Implementation Team: Line managers are implementers.  Functional integration requires the involvement of implementers at the hospital department and medical practice levels.  The transition also often requires the support of staff specialists with training and experience in process improvement, to achieve both service quality and clinical quality objectives.  Working together with physicians and executive sponsors, managers ensure that required process changes are implemented, that training occurs, that compliance is measured and that performance objectives are achieved.  The implementation team should always be accountable to the sponsors (physician and executive leaders).

Primary Care: Functional integration begins and ends at the primary care office.   Primary care physicians (PCPs) and other providers render the majority of medical services and “hold” patients until more invasive diagnostic or therapeutic services are required.  As patients are referred for additional services, functionally integrated subspecialty offices and hospital departments act and feel like an extension of the primary care office.  “We are waiting for you!” is the message the referred patients feel and hear.  “We appreciate your referrals and will engage you in the care of your patient, as you prefer to be engaged!” is the message that referring physicians hear.  Effective and efficient communication is the lubricant for the Referral Path making it easy to refer to our subspecialists’ offices and to our hospital departments.

Performance Management: Performance management includes establishing performance targets for processes, key behaviors, and outcomes.  It also includes written performance commitments to referring physicians and for their patients.  Performance management includes development and implementation of training to ensure consistency in achieving performance commitments within each practice or department, and across the network.  It also includes measurement of the effectiveness of processes, vital behaviors and outcomes.  Finally, performance management includes process improvement as required to achieve performance targets and commitments.

A Culture of Accountability: Developing a culture of accountability is a natural extension of transparent performance management.  Sponsors, management and staff work together to identify and correct performance challenges regardless of their source.  Membership on the integrated “team” becomes a privilege, which promotes cooperation and compliance.  Individuals feel personally accountable to do all they can do to achieve individual and team objectives.  Teams feel accountable to correct performance challenges and to identify best practices, which are actively shared and adopted.  Importantly, sponsors must have the “will” to remove and replace those members who fail to consistently achieve performance targets and commitments – the ultimate accountability.

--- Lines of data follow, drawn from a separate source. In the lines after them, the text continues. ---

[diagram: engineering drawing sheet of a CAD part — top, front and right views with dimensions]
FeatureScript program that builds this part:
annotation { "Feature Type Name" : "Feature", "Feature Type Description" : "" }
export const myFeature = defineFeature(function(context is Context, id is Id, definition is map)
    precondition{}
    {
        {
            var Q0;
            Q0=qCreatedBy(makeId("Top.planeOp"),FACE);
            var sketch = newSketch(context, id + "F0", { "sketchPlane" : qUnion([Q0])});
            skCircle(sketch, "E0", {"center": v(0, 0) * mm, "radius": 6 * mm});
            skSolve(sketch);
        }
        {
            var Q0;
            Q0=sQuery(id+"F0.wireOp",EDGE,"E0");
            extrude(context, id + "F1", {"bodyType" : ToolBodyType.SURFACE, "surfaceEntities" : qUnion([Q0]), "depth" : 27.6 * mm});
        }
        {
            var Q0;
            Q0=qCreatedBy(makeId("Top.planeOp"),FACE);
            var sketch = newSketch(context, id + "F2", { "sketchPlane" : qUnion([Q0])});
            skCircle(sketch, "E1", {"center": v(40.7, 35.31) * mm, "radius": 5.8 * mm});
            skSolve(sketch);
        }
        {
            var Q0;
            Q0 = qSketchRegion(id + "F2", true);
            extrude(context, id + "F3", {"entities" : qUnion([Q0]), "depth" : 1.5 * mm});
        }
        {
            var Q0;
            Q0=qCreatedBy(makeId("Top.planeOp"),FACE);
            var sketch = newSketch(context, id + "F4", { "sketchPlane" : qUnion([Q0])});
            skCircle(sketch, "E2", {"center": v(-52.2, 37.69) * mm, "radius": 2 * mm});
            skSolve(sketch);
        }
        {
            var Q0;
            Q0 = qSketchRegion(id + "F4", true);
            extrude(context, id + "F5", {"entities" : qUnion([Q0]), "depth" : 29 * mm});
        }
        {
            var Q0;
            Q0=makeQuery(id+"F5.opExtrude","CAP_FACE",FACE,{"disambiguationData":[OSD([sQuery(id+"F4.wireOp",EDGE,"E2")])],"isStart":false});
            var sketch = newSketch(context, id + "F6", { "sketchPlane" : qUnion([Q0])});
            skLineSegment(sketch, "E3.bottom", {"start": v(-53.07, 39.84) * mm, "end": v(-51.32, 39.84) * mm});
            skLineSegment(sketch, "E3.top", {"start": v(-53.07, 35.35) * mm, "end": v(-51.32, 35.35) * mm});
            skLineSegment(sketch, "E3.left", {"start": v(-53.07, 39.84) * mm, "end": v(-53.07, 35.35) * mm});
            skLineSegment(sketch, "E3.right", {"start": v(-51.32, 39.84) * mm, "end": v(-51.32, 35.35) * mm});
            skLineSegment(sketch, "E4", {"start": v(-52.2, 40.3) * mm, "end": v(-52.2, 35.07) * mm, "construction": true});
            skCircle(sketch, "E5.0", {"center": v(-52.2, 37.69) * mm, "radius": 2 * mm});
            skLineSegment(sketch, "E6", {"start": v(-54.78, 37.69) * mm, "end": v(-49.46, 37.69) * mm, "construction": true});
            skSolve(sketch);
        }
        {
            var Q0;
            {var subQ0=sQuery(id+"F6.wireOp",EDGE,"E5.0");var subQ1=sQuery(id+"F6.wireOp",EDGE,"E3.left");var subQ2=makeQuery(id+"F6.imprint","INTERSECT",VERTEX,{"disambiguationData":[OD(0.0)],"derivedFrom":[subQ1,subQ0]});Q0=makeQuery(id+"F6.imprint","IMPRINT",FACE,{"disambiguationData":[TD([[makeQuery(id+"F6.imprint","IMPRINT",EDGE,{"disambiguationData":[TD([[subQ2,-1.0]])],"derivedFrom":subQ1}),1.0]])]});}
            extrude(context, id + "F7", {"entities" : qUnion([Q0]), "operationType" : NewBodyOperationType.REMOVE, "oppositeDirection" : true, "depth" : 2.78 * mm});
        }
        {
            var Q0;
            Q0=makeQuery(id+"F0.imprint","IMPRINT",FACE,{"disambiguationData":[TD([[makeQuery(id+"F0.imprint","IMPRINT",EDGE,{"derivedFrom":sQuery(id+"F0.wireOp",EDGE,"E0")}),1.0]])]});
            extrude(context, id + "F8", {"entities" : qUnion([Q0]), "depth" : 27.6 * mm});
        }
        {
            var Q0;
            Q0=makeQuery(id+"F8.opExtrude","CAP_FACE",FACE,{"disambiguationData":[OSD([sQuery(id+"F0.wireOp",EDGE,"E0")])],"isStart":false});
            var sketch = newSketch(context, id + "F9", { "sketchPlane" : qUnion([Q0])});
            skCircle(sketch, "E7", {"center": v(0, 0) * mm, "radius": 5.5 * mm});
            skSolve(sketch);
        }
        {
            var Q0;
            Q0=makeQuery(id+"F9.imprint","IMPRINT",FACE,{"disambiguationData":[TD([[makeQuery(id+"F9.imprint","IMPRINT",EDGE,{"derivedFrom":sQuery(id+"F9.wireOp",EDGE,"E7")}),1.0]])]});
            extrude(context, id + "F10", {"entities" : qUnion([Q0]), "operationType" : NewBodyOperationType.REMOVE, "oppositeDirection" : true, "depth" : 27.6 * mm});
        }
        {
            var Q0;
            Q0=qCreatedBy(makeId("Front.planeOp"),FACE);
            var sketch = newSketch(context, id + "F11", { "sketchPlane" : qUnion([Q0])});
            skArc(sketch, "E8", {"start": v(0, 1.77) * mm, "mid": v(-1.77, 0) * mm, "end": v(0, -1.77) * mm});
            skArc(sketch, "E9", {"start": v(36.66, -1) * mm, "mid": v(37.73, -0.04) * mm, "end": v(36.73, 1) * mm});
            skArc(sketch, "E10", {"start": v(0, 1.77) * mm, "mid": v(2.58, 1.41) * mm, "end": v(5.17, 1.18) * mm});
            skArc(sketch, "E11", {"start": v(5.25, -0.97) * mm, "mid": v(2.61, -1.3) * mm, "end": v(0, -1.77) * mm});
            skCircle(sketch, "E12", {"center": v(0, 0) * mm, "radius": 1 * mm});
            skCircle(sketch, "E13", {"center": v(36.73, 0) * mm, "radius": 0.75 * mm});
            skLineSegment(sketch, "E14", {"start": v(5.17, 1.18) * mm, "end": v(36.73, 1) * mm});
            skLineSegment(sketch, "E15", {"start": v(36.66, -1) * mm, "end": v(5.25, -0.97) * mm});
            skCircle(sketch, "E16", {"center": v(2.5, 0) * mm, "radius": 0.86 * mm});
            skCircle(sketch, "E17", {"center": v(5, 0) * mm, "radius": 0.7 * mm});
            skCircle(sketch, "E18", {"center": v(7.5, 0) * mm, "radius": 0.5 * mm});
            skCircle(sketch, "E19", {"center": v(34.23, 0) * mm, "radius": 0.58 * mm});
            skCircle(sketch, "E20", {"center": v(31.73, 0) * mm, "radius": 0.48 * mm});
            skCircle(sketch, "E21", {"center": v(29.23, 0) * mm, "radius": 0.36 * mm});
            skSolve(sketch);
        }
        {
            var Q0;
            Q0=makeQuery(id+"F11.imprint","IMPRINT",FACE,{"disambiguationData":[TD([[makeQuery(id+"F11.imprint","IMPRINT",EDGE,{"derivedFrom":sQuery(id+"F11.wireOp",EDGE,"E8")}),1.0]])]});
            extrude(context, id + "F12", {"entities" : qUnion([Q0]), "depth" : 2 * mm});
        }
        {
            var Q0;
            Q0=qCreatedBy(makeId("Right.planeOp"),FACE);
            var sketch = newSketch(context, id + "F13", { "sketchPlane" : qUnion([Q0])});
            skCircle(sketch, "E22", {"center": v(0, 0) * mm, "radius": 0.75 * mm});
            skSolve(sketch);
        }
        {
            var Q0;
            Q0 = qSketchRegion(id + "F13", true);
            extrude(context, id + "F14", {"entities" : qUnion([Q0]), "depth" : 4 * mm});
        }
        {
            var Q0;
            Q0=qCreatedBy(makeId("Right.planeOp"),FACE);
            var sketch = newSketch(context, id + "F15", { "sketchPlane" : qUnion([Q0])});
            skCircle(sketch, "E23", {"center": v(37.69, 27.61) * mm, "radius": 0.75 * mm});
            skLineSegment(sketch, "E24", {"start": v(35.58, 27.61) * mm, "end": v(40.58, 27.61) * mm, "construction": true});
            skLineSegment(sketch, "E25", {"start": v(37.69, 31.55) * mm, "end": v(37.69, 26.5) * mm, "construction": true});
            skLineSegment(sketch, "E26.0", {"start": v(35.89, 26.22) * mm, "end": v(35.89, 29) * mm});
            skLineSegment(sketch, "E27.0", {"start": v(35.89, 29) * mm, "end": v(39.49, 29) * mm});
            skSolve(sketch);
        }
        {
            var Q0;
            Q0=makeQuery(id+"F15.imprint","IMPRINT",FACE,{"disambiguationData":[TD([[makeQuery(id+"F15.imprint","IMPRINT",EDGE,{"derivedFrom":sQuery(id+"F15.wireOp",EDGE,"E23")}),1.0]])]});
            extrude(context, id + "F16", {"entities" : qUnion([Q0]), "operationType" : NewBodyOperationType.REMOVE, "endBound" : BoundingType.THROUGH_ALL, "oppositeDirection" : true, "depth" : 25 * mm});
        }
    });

Prosperity and sustainability in the value-based healthcare environment will require medical practices and hospital service lines and departments to become increasingly integrated.  Integration structures alone are not adequate to meet value-based requirements in risk settings.  Integrated delivery networks must become increasingly functionally integrated in order to achieve the levels of teamwork enjoyed by respected integration icons.  Each stakeholder that contributes or potentially detracts from either process or outcomes must be engaged in ensuring the establishment and achievement of performance targets in processes, behaviors and outcomes.  By following the principles highlighted in this article, structurally integrated networks can transition to functionally integrated teams that are prepared to tackle the more difficult challenges of clinical integration, population risk management and, ultimately, population health.